* Supplied records:

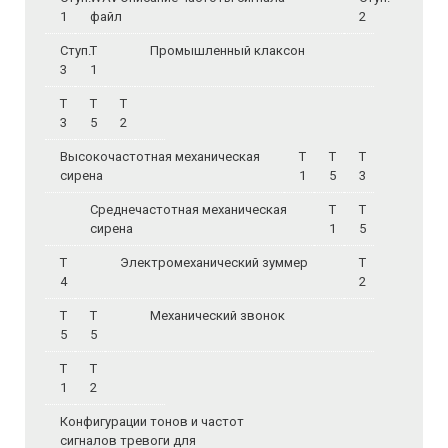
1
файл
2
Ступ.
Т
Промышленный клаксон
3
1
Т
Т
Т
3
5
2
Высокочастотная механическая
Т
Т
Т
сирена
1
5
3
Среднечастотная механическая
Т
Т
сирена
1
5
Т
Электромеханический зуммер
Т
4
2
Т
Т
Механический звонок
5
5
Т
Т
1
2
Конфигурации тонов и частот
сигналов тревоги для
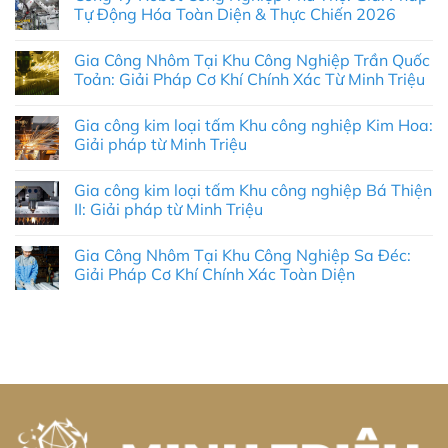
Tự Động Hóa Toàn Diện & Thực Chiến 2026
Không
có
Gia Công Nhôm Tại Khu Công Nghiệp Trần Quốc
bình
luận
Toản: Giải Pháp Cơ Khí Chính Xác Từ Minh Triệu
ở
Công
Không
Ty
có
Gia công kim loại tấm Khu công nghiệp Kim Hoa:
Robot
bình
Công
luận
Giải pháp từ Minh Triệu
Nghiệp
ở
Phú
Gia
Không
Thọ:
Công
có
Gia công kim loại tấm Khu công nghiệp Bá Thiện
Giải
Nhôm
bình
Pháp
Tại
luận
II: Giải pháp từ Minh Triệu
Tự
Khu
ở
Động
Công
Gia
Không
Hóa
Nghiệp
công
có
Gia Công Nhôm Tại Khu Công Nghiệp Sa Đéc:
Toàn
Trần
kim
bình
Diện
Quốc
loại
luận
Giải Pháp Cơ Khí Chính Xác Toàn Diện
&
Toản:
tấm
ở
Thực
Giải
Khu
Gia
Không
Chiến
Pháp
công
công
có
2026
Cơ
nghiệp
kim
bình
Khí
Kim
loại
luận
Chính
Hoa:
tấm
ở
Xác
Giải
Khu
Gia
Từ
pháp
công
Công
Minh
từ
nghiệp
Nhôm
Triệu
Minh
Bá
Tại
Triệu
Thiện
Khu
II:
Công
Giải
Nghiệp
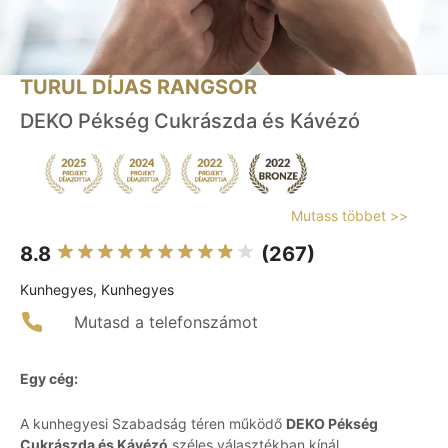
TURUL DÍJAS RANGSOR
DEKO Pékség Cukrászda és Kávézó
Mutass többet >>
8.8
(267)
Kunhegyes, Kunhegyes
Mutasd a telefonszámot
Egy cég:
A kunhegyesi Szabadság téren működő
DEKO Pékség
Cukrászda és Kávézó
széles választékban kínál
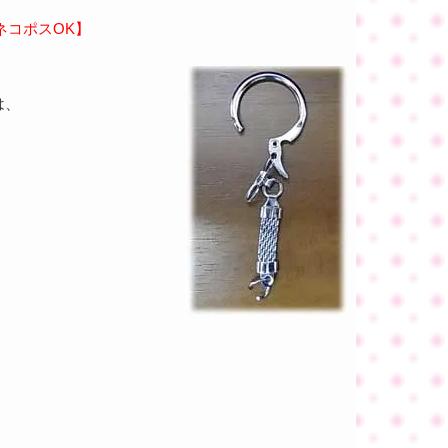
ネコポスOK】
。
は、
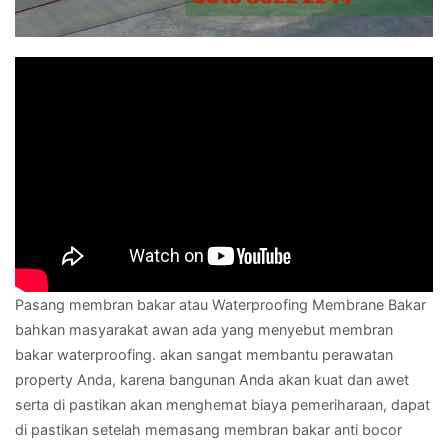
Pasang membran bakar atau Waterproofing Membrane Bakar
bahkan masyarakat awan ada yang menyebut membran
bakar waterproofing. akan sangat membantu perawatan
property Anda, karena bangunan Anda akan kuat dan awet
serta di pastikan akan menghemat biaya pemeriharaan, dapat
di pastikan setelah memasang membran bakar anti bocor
* * *
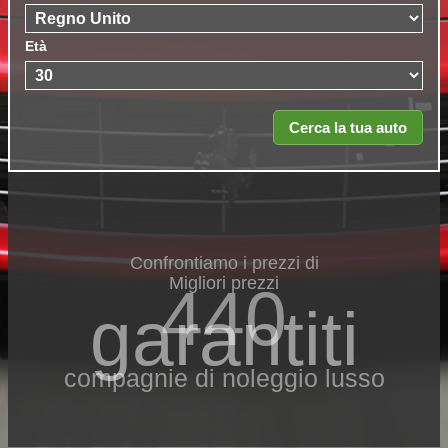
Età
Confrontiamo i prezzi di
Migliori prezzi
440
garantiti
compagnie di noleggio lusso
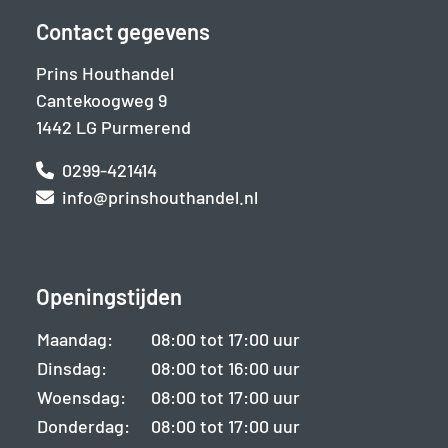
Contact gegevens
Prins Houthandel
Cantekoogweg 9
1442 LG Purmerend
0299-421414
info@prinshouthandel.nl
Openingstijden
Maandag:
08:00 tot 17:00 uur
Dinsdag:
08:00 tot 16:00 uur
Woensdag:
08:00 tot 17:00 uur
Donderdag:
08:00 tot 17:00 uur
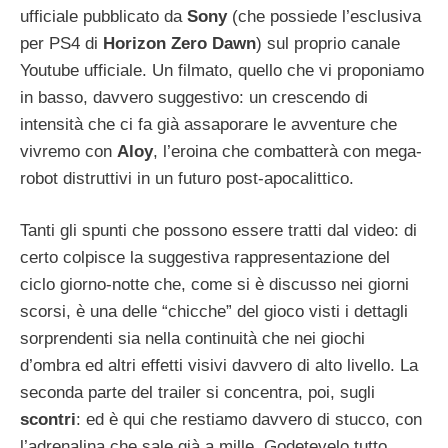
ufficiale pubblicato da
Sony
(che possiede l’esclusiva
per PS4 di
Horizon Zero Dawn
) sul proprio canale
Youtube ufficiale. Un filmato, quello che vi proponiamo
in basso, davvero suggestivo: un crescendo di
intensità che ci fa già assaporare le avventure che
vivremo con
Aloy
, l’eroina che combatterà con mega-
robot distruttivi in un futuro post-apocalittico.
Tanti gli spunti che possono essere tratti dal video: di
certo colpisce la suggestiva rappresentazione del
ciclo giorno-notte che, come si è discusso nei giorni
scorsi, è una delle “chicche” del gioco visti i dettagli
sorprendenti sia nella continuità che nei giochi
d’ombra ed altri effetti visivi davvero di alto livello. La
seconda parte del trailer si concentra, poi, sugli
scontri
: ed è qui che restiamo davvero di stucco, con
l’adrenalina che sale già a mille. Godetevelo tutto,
...
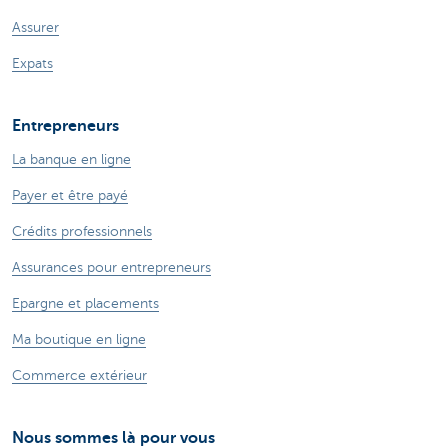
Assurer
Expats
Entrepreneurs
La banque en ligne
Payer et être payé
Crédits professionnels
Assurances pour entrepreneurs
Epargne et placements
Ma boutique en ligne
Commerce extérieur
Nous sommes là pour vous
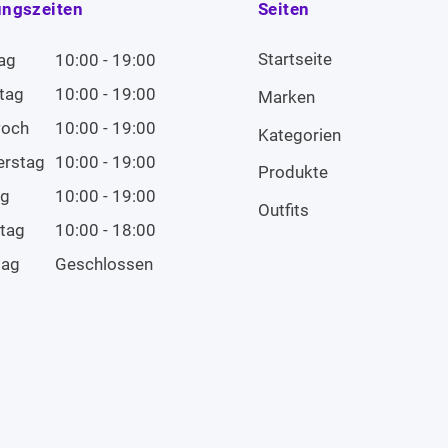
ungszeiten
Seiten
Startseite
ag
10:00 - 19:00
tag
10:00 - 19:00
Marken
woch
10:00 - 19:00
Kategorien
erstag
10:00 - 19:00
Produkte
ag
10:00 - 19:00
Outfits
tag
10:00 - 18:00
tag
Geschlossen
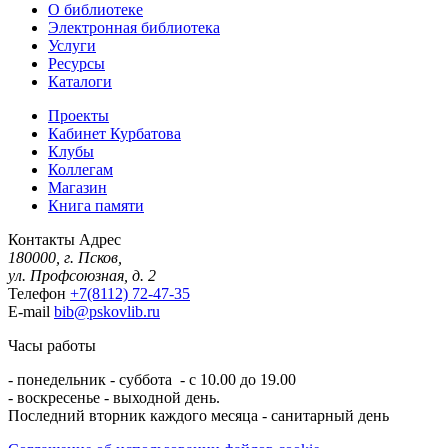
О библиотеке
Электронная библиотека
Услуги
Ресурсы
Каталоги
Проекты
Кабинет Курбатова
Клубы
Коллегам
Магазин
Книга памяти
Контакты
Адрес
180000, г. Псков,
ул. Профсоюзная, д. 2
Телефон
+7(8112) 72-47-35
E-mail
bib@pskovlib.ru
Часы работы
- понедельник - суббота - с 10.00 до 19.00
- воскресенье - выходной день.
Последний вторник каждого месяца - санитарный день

* Exercise: Copy out every line in the listing above that contains the string "Chính", matching case exactly.

* The completed task:
Toản: Giải Pháp Cơ Khí Chính Xác Từ Minh Triệu
Giải Pháp Cơ Khí Chính Xác Toàn Diện
Chính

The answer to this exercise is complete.